As for what you should work on, and I do hope you don't take any of this the wrong way, there are just a couple of things. Most important is the length. Everything that happens seems to happen rather suddenly. As I read I often felt rushed through the storyline. Take the time to describe the setting. What time of day is it? What type of house? Is it warm or cold? What type of furniture is there? Pictures? Paint? You get the point. And also, I never really got a firm understanding of who your OC is? What does Violet look like? How does she sound? She was abused, but how exactly does she feel about that? The reader is very disconnected from her and that is sudden death for a fic. Allow the reader more of an oppurtunity to relate to Violet and her past so that, when the time comes, when the climax hits, they'll be right there with her, feeling her emotions and breathing through her pain.

While not particularly descriptive, your writing remains grammatically sound and loyal to it's plot.
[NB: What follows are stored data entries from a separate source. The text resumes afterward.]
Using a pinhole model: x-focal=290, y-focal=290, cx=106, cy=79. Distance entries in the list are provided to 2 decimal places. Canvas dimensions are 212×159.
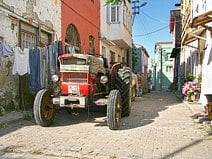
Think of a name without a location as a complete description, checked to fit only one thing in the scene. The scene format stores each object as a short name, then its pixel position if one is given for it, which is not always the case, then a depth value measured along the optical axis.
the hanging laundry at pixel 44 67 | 9.21
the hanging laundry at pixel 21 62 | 8.49
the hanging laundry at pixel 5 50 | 7.93
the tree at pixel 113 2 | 7.63
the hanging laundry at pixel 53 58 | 9.53
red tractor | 6.84
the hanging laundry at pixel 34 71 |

Now, that may not seem like much of a compliment, but you must believe me when I say that even the most experienced of writers cannot say as much for their own fics. It is a quality we all are seeking.

Please keep me in the know. I am very honestly interested in keeping up with this piece.


Author's Response: hey OMG thank you SOOO much. In the next chapter we get to hear about Violet's past we should get a better view of the house and who SHE IS as a person alot of the things you said about disconnection to the OC will be fixed in that chapter so thank you SO MUCH for the review!!!!!